The researchers looked at 4 different hospitals in the South West of England. They found that although the doctors who were tested appreciated the rationale for the testing they were dissatisfied with the way in which the testing was conducted.
Individuals working in hospitals may be at risk through their occupation - transmission of HIV from patient to doctor is considerably more common than from doctor to patient – and having an HIV test can be the source of much anxiety. A positive HIV test would be devastating for a doctor in terms of his career, his personal health and that of his immediate family.
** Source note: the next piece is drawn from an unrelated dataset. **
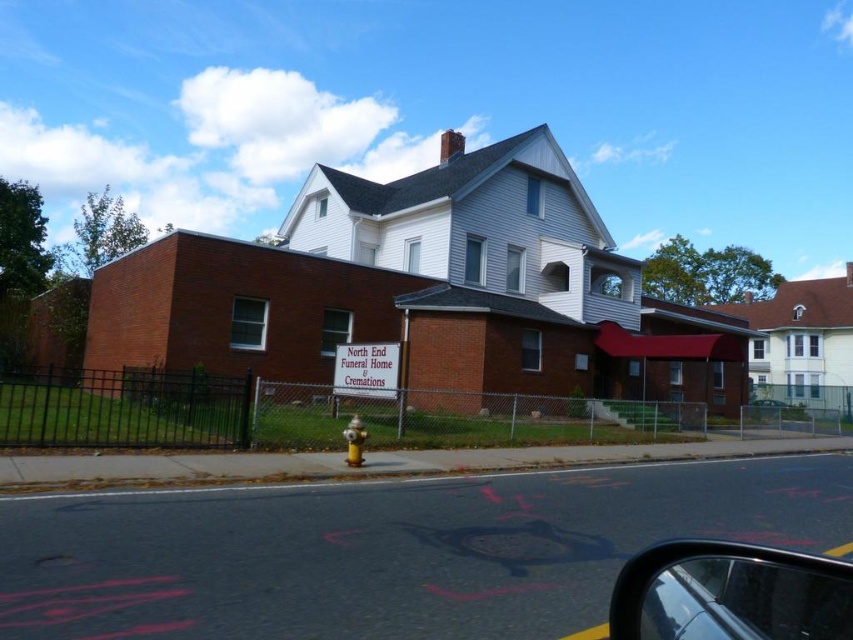
You are a delivery driver who needs to park your truck near the North End Funeral Home. The truck requires a parking spot with enough clearance for its height. The truck is 2 meters tall. Can the white plastic sign at center and the yellow metallic hydrant at lower center be obstacles in this parking area? Please explain based on their heights.

The white plastic sign at center has a greater height compared to the yellow metallic hydrant at lower center. However, since the exact heights are not provided, it is impossible to determine if either object poses a height clearance issue for the 2 meter tall truck. Additional information about their specific heights is needed to make an accurate assessment.

You are standing in front of the North End Funeral Home and want to take a photo of the building. You notice two points marked on your camera screen at coordinates point (381, 378) and point (347, 444). Which point is closer to your camera lens?

Point (347, 444) is closer to the camera lens because it is less further away than point (381, 378).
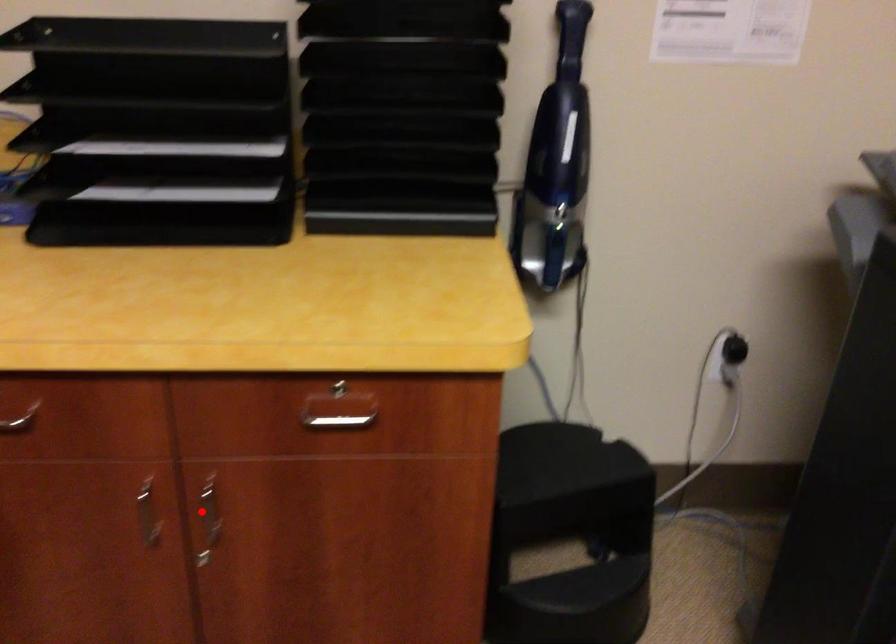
Current UK Guidelines for HIV advise that pre-test informed consent is obtained, and the process should be confidential.
In contrast the doctors in this study were of the opinion that informed consent to have an HIV test had not been obtained in their case, that they were unable to decline the offer of an HIV test and that the approach adopted by the staff offering the test was nothing more than a cursory gesture towards discussing the issues surrounding being tested for HIV. Many commented that there was little opportunity to ask questions. Few were offered any follow-up counselling or discussion.
“I think there should be pre-test counselling, as we would give patients” commented one doctor. Another commented “The only discussion I had with somebody about the test was to say ‘We’re going to test you for HIV, is that OK’ and then being stabbed!”.
The actual testing was performed very openly. “You were all stood in a line, one after another in the same room.” Several of them raised concerns about the confidentiality of the process.
Most of the doctors recognised the benefits to patients of being tested, even though HIV transmission from doctor to patient is extremely rare, and there is evidence that patients want to know the HIV status of their health care workers. And current guidelines, from both the Department of Health and the General Medical Council, insist that doctors who perform a procedure which could potentially infect a patient should be aware of their HIV status.
But there is a lack of logic behind this – why are doctors taking up new jobs tested whereas doctors already in-post are not? The reason given by the DoH is that doctors already in-post have a professional duty to seek professional advice if they have a potential exposure.
The authors question the logic of this assumption, especially since doctors who carry out exposure-prone procedures may become HIV positive, and they argue that the policy of testing only new employees may provide false reassurance to the public.